– Lo que me hiciste, la otra vez…
– ¿Sí?
– No era nada agradable. Era… ¡Era terrible!
– ¿Pero no desagradable…?
– No… -dijo, en voz baja.
No insistí y apuré el vaso. Había recuperado el terreno perdido. Qué cruz, el trabajo que me iba a dar la niña; tenía la misma sensación que a veces se tiene con las truchas.
Jean se había levantado y venía por un vaso.
– ¿No te aburres mucho con Lou?
– ¡Qué amable! -replicó su hermana.
– Lou es encantadora -dije yo-. La quiero mucho. ¿Puedo pedirte su mano?
– ¡De ninguna manera! -dijo Jean-. Yo tengo prioridad.
– ¿Y entonces yo qué pinto, en todo eso? -dijo Lou-. ¿Soy un resto de serie?
– Tú eres joven aún -dijo Jean-. Tienes tiempo. Yo, en cambio…
Me reí, porque Jean no aparentaba ni dos años más que su hermana.
– No te rías como un imbécil -dijo Lou-. ¿No la ves, lo vieja que está?
Decididamente, me caían muy bien las dos. Y ellas también parecían entenderse.
– Si no empeoras con la edad -le dije a Lou-, estoy dispuesto a casarme con las dos.
– Eres horrible -dijo Jean-. Me vuelvo a mi bridge. ¿Bailarás conmigo, luego?
– ¡Y un rábano! -dijo Lou-. Esta vez tengo prioridad yo. Vete a jugar con tus estúpidas cartas.
Nos pusimos a bailar otra vez, pero el programa terminó y le propuse a Lou una vuelta por el jardín para estirar las piernas.
– No sé si me conviene quedarme a solas contigo…
– No corres ningún riesgo. Total, con ponerte a gritar…
– Eso mismo -protesté-. Para hacer el ridículo.
– Está bien -concedí-. Pues quisiera tomar un trago, si no te importa.

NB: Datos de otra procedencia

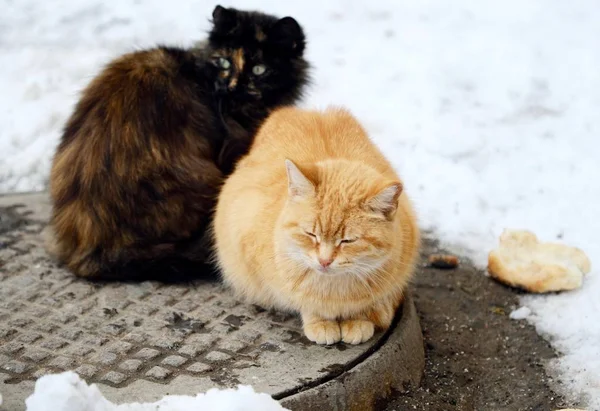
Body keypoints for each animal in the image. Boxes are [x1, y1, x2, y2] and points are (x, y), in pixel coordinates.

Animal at [213, 106, 420, 344]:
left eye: (348, 240)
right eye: (311, 235)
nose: (324, 261)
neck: (335, 291)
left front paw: (357, 320)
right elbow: (305, 301)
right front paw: (320, 321)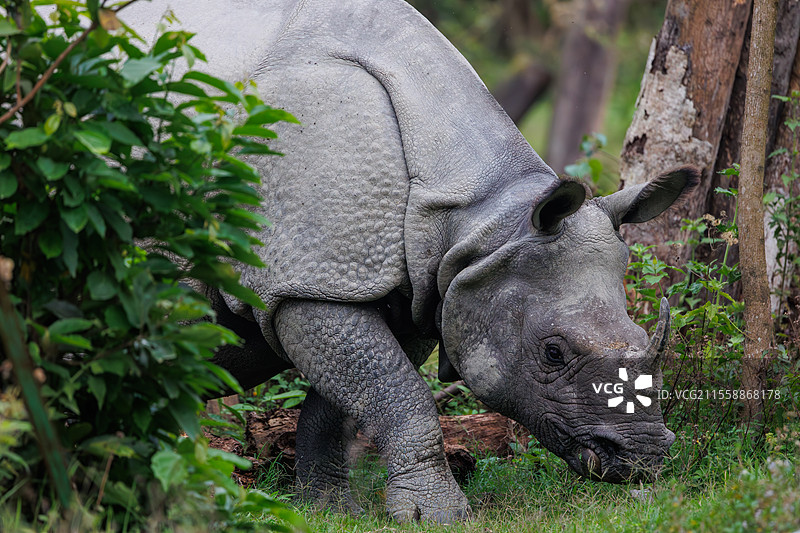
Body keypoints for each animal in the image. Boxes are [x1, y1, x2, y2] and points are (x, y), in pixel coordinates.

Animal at [125, 0, 698, 522]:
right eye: (553, 353)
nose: (641, 458)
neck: (484, 220)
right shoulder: (306, 285)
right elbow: (402, 395)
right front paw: (438, 516)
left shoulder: (420, 287)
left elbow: (346, 402)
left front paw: (329, 510)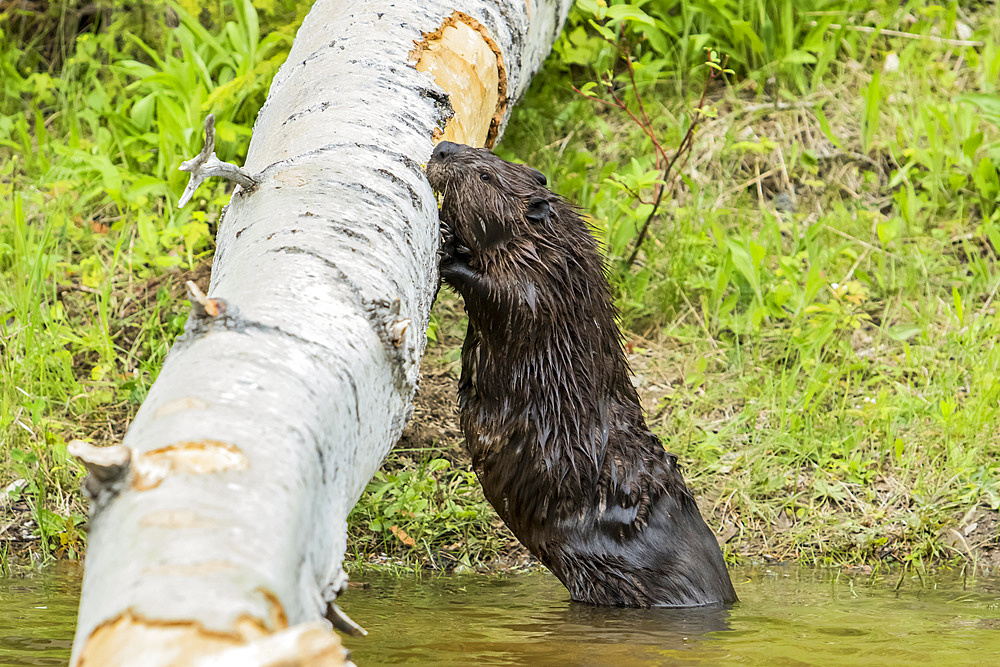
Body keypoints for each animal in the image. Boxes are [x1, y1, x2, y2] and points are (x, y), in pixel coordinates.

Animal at [426, 142, 740, 612]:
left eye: (484, 175)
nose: (443, 149)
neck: (551, 244)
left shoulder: (543, 285)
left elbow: (505, 298)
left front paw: (449, 248)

Me dirigí al bar y me preparé un pequeño reconstituyente. Lou se quedó donde estaba.
– ¿Quieres?
Rehusó con la cabeza, cerrando sus ojos amarillos. Dejé de prestarle atención y me fui al otro extremo de la sala, a observar el juego de Jean.
– Vengo a traerte suerte -le dije.
– Llegas en buen momento.
Se volvió ligeramente hacia mí con una sonrisa radiante.

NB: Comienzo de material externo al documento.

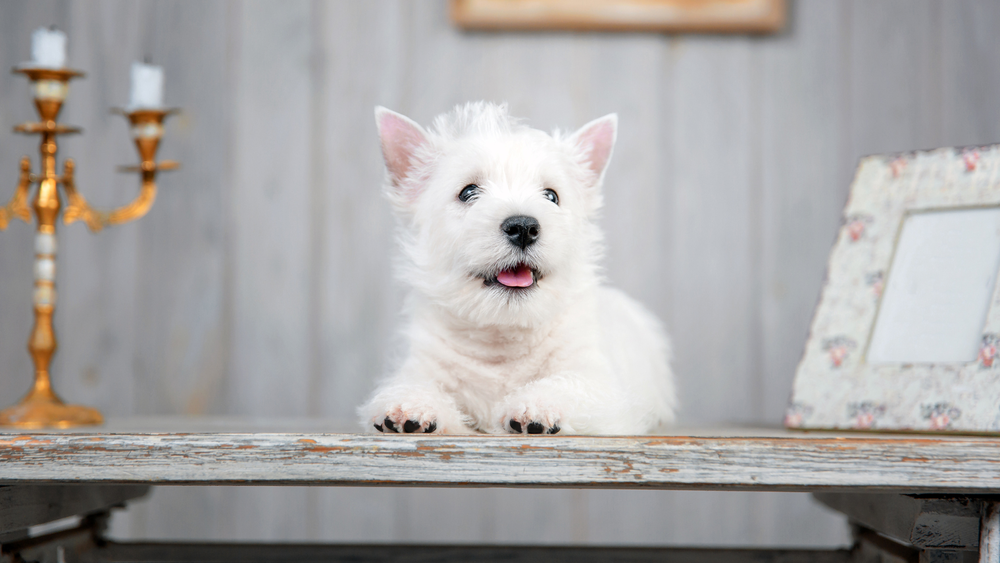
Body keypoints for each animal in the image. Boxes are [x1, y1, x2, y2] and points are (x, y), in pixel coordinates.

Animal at [356, 102, 676, 436]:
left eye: (551, 195)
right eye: (468, 192)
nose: (523, 227)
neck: (501, 336)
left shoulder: (602, 386)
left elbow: (568, 385)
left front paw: (534, 408)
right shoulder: (424, 364)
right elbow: (417, 382)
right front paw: (409, 407)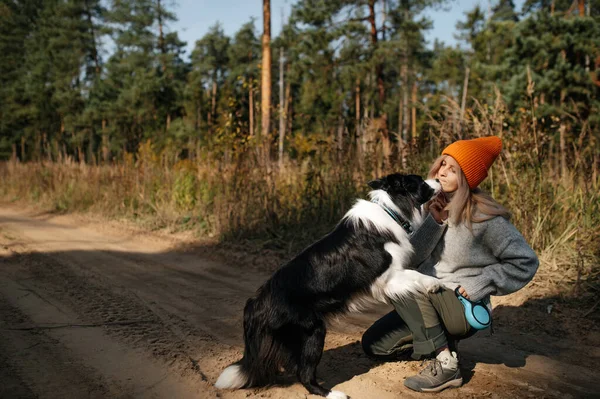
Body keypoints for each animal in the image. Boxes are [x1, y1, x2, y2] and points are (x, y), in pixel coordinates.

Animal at [218, 173, 442, 398]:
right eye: (421, 182)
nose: (439, 179)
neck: (392, 209)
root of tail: (257, 303)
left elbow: (416, 274)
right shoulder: (387, 277)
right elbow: (415, 274)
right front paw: (436, 284)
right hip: (312, 331)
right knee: (304, 374)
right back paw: (331, 393)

– Pierdo ciento treinta dólares. ¿Te parece divertido?
– Depende del porcentaje exacto de tu fortuna que eso represente -respondí.
– ¿Y si dejáramos de jugar? -propuso ella entonces.

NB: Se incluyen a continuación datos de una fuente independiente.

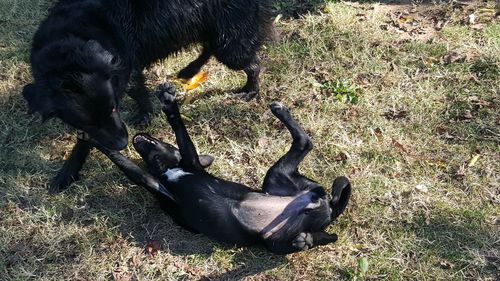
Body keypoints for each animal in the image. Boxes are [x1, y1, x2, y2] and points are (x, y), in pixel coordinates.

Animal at [22, 0, 274, 192]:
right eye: (86, 122)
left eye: (114, 108)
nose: (123, 144)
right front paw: (68, 170)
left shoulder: (126, 69)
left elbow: (137, 93)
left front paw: (144, 114)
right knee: (210, 48)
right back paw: (189, 70)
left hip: (230, 43)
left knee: (253, 64)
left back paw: (249, 91)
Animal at [94, 83, 352, 254]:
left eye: (162, 144)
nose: (138, 135)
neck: (169, 170)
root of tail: (329, 206)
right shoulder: (155, 184)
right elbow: (129, 167)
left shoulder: (188, 163)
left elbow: (179, 133)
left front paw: (169, 104)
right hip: (275, 231)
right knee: (329, 234)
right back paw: (306, 240)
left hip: (277, 193)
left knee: (305, 143)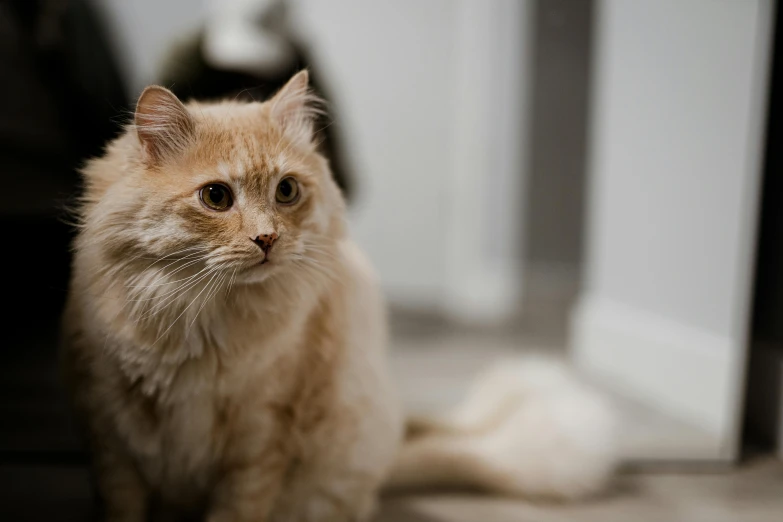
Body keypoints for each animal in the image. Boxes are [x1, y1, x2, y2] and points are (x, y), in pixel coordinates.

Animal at [62, 70, 620, 520]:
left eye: (287, 191)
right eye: (216, 197)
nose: (267, 239)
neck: (196, 320)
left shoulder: (260, 441)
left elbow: (237, 510)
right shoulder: (109, 433)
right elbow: (122, 506)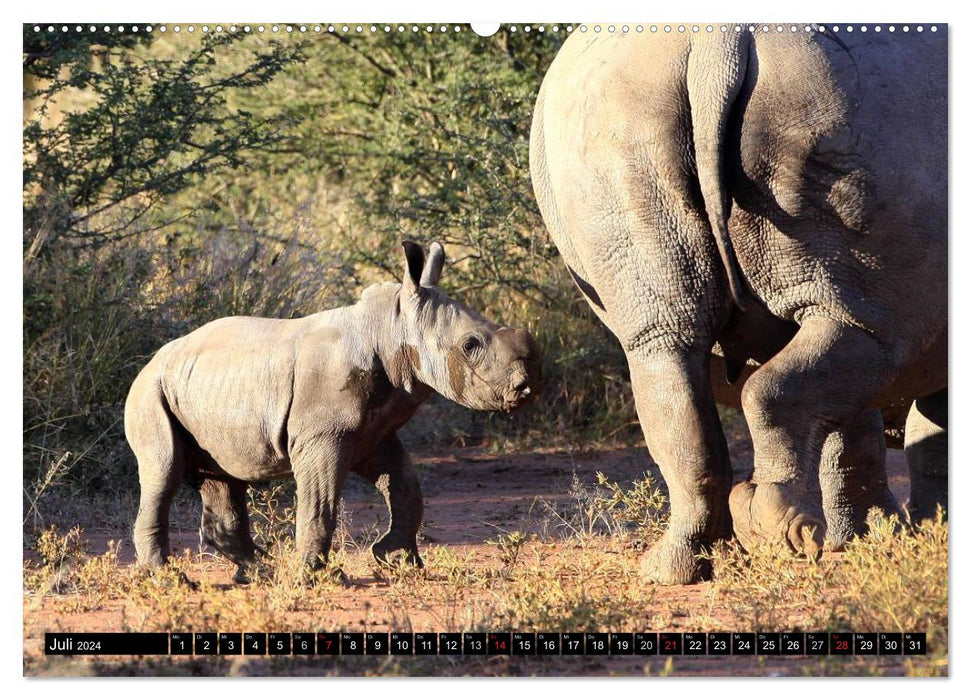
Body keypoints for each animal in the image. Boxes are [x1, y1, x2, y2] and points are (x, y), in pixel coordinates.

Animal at [123, 243, 540, 584]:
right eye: (470, 345)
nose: (523, 387)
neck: (390, 328)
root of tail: (149, 362)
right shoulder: (323, 437)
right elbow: (320, 505)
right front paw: (316, 578)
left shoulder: (375, 432)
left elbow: (406, 487)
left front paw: (399, 562)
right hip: (149, 393)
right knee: (164, 469)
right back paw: (173, 582)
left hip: (202, 387)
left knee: (222, 476)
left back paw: (259, 574)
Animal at [532, 26, 948, 584]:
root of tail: (718, 43)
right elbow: (918, 428)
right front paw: (911, 534)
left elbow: (866, 426)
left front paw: (873, 536)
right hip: (843, 112)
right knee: (863, 339)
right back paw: (789, 537)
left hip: (611, 129)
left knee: (664, 350)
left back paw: (681, 567)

Los otros tres, que no parecían tener más ganas de jugar que de otra cosa, se levantaron al mismo tiempo. En cuanto al individuo llamado Dexter, hacía tiempo que se hahía llevado a la cuarta chica al jardín.
– ¿Esto es todo lo que hay? -preguntó Jean, señalando la radio con desdén-. Voy a encontrarte algo mejor.
Se puso a manipular los botones y consiguió, efectivamente, conectar con algo que se podía bailar. Uno de los dos tipos invitó a Lou, el otro se puso a bailar con la otra chica, y yo me llevé a Jean a tomar algo antes de empezar. A ella sabía perfectamente lo que le hacía falta.